### Work request
Copy out, word for word, the text that comes with each item below. Leave the pictures out of your answer.

### Exercise materials

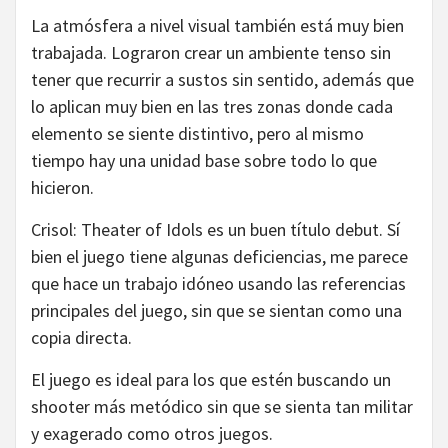
La atmósfera a nivel visual también está muy bien
trabajada. Lograron crear un ambiente tenso sin
tener que recurrir a sustos sin sentido, además que
lo aplican muy bien en las tres zonas donde cada
elemento se siente distintivo, pero al mismo
tiempo hay una unidad base sobre todo lo que
hicieron.
Crisol: Theater of Idols es un buen título debut. Sí
bien el juego tiene algunas deficiencias, me parece
que hace un trabajo idóneo usando las referencias
principales del juego, sin que se sientan como una
copia directa.
El juego es ideal para los que estén buscando un
shooter más metódico sin que se sienta tan militar
y exagerado como otros juegos.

### Solved exercise
La atmósfera a nivel visual también está muy bien
trabajada. Lograron crear un ambiente tenso sin
tener que recurrir a sustos sin sentido, además que
lo aplican muy bien en las tres zonas donde cada
elemento se siente distintivo, pero al mismo
tiempo hay una unidad base sobre todo lo que
hicieron.
Crisol: Theater of Idols es un buen título debut. Sí
bien el juego tiene algunas deficiencias, me parece
que hace un trabajo idóneo usando las referencias
principales del juego, sin que se sientan como una
copia directa.
El juego es ideal para los que estén buscando un
shooter más metódico sin que se sienta tan militar
y exagerado como otros juegos.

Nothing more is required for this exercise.